TAMING a brumby in 100 days is no easy task, but Wangaratta horse instructor Rachel Clarkson has done just that. Ms Clarkson, 25, spent three months building a relationship with Lil Rascal, given to her to tame by the Victorian Brumby Association.
Ms Clarkson, an entrant in the first Australian Brumby Challenge, will compete against 10 other trainers in the ridden section of a competition that ends this weekend at Upper Beaconsfield, 45 kilometres south east of Melbourne. The challenge is designed to show off the talents of brumbies that have been trained for 100 days.
“The brumby association passively traps them to clear them out of the national parks,” Ms Clarkson said. “That way, people aren’t shooting them. Some people think it’s better to cull them than waste time catching them. But this has been a great opportunity to show people just how good brumbies can be.”

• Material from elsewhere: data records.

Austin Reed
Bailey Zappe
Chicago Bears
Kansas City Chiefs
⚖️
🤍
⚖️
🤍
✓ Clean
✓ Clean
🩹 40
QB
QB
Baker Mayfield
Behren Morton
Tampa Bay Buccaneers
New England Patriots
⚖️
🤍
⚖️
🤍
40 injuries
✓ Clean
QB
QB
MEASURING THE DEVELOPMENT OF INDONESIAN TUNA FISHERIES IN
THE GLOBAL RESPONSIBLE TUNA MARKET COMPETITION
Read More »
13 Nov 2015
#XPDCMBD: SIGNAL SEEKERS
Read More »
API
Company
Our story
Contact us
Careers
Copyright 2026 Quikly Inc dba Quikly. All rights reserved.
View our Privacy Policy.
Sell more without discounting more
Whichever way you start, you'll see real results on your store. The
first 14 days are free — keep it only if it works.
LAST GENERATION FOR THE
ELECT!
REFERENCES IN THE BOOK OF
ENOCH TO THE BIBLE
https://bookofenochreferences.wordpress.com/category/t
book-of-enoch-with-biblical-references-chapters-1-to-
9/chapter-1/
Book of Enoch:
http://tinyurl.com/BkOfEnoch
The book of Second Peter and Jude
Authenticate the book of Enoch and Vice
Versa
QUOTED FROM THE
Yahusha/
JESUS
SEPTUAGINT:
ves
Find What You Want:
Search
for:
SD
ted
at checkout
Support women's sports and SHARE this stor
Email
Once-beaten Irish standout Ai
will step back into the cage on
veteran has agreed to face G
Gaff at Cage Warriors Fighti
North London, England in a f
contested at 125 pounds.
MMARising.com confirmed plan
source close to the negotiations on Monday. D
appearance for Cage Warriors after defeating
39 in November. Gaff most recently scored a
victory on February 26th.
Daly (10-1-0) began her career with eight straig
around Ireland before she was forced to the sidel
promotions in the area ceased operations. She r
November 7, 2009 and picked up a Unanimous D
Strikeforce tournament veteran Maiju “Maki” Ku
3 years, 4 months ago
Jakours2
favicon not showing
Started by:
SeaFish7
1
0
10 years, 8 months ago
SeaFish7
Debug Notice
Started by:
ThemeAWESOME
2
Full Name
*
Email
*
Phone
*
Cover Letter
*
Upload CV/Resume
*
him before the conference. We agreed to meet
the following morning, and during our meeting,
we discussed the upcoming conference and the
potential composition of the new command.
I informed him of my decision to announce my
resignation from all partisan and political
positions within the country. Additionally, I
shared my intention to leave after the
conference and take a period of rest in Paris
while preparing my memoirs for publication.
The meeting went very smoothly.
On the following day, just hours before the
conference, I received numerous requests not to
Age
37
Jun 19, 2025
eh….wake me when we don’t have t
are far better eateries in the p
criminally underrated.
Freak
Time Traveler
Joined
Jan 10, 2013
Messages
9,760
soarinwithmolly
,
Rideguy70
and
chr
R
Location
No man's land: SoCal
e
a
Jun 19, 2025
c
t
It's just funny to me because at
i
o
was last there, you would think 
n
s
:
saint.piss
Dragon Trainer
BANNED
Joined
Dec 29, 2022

Ms Clarkson said building a strong relationship with Lil Rascal had been important before even attempting to ride him. “It’s all about building his confidence, and getting him to trust my touch. Then it’s about getting him to trust me when I’m above him,” she said. “He’s still getting used to some things, because he’s never seen a lot of things before like cars and tractors. It was very foreign for him when he arrived, but you can see how calm he is now. You couldn’t get within 20 metres of him before he would try to jump out of the yard. Now he is so much more confident and is more trusting of humans.

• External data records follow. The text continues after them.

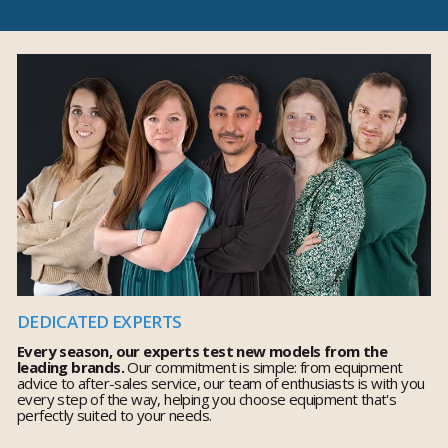
DEDICATED EXPERTS
Every season, our experts test new models from the
leading brands.
Our commitment is simple: from equipment
advice to after-sales service, our team of enthusiasts is with you
every step of the way, helping you choose equipment that's
perfectly suited to your needs.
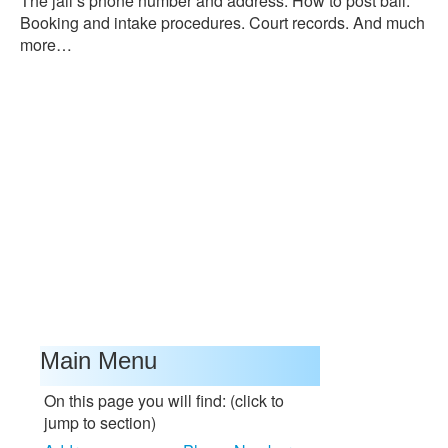
The jail’s phone number and address. How to post bail.
Booking and intake procedures. Court records. And much
more…
Main Menu
On this page you will find: (click to
jump to section)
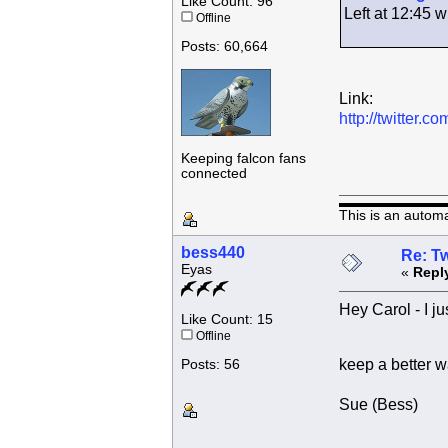
Like Count: 96
Left at 12:45
Offline
Posts: 60,664
Link:
http://twitter
Keeping falcon fans
connected
This is an autom
bess440
Re: Tw
Eyas
«
Repl
Hey Carol - I ju
Like Count: 15
Offline
keep a better w
Posts: 56
Sue (Bess)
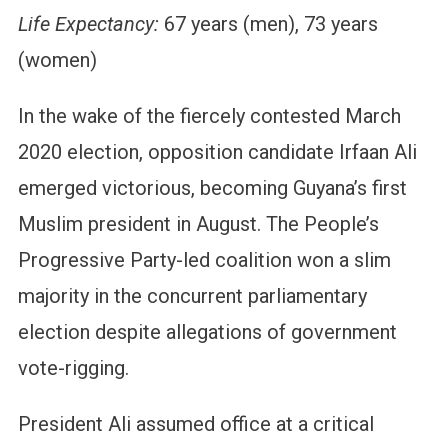
Life Expectancy:
67 years (men), 73 years
(women)
In the wake of the fiercely contested March
2020 election, opposition candidate Irfaan Ali
emerged victorious, becoming Guyana’s first
Muslim president in August. The People’s
Progressive Party-led coalition won a slim
majority in the concurrent parliamentary
election despite allegations of government
vote-rigging.
President Ali assumed office at a critical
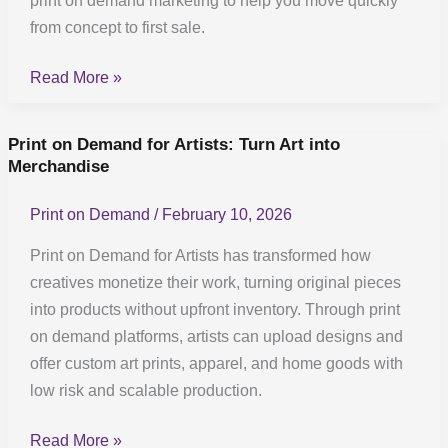
print on demand marketing to help you move quickly
proven
from concept to first sale.
launch
Read More »
blueprint
Print on Demand for Artists: Turn Art into
Print
Merchandise
on
Demand
Print on Demand
/
February 10, 2026
for
Artists:
Print on Demand for Artists has transformed how
Turn
creatives monetize their work, turning original pieces
Art
into products without upfront inventory. Through print
into
on demand platforms, artists can upload designs and
Merchandise
offer custom art prints, apparel, and home goods with
low risk and scalable production.
Read More »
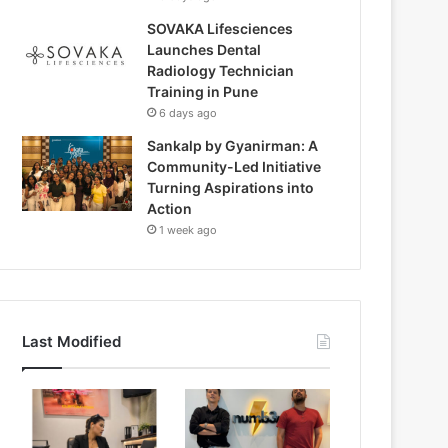
SOVAKA Lifesciences
Launches Dental
Radiology Technician
Training in Pune
6 days ago
Sankalp by Gyanirman: A
Community-Led Initiative
Turning Aspirations into
Action
1 week ago
Last Modified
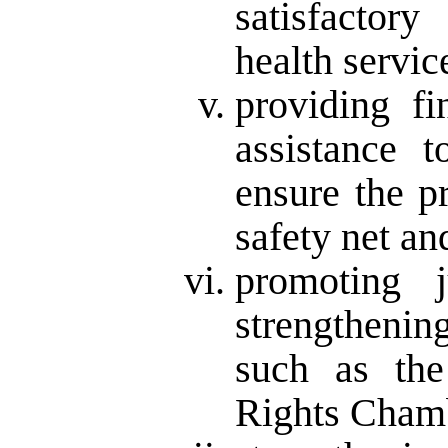
satisfactor
health servic
providing fi
assistance t
ensure the p
safety net an
promoting 
strengthenin
such as th
Rights Cham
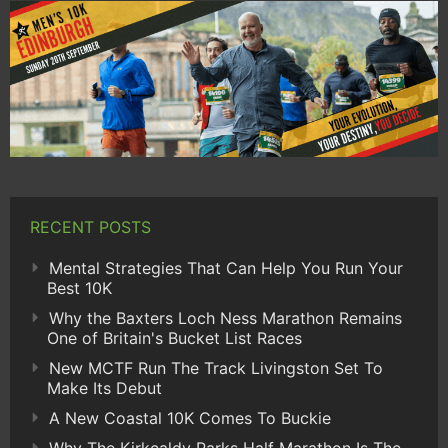
RECENT POSTS
Mental Strategies That Can Help You Run Your
Best 10K
Why the Baxters Loch Ness Marathon Remains
One of Britain's Bucket List Races
New MCTF Run The Track Livingston Set To
Make Its Debut
A New Coastal 10K Comes To Buckie
Why The Kirkcaldy Parks Half Marathon Is The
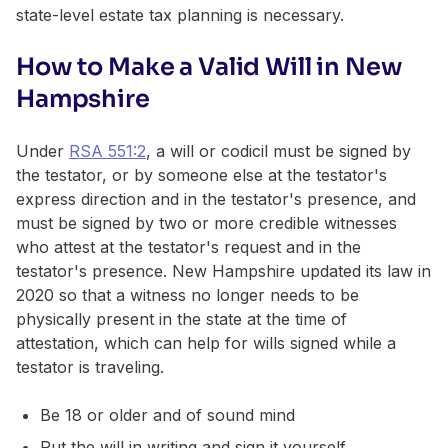
state-level estate tax planning is necessary.
How to Make a Valid Will in New
Hampshire
Under
RSA 551:2
, a will or codicil must be signed by
the testator, or by someone else at the testator's
express direction and in the testator's presence, and
must be signed by two or more credible witnesses
who attest at the testator's request and in the
testator's presence. New Hampshire updated its law in
2020 so that a witness no longer needs to be
physically present in the state at the time of
attestation, which can help for wills signed while a
testator is traveling.
Be 18 or older and of sound mind
Put the will in writing and sign it yourself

“It was about 10 days in when I was able to ride him. I rode him bareback, so as not to introduce him to the saddle and stirrups first up. I wanted him to be confident about someone on his back before having all of the foreign objects on him as well.”
Ms Clarkson, who is a Parelli natural horsemanship instructor, said the secret to her success with Lil Rascal was an understanding of horse psychology.
“With the Parelli technique, it’s about being an equine behaviourist and understanding the nature and psychology of the horse,” Ms Clarkson said. “If we can understand them then we can better interact with them.”
Patience was also needed, despite the urge to take Lil Rascal out for rides. “The development process for the horse needs to be really quite natural for him,” Ms Clarkson said. “We’ll get his trust in an environment that he’s become used to, and then once that is really good, we get him to think about going for a trail ride or other experiments.
“A lot of the first two months was done just on the property here. In conventional training, you’d want to take him out for a ride straight away, but you just can’t do that
with a horse like this.”
The challenge, the first of its kind in Australia, is similar to America’s Mustang Makeover.
Ms Clarkson spent a few months in the US on a scholarship where she worked with some of the best trainers in the world. “I spent time in Reno, Nevada with a group of trainers who could ride wild mustangs within two days,” she said. “It’s all about knowing the horse and knowing when to back off, and when to progress forward. So, having that background has made this challenge, I wouldn’t say easier, but I’ve certainly got more knowledge on what to do and how to approach it.”
Ms Clarkson and Lil Rascal will be judged on horsemanship, confidence, and how well the brumby can manoeuvre over and around objects in Saturday’s final.
“They’re asking a lot for horses that were completely wild just 100 days ago,” she said.
“Now they’re asking them to complete tasks that can take regular horses six to 12 months to learn. “It will be a really good showcase of brumby talents. Several different training techniques have been used, so it’ll be really good to see how each one has panned out.”
After the competition, each of the brumbies will be auctioned to bidders who have been pre-approved.
“I’ll be sad to see him go,” Ms Clarkson said. “I’ve spent all this time starting a relationship with him — he waits at the gate for me and is always wondering where I am. “He’s a really playful horse as well, and a little bit mischievous. “People may not read that right and think he’s being naughty but, in reality, he’s just having a bit of a play – “He’s a great little horse.”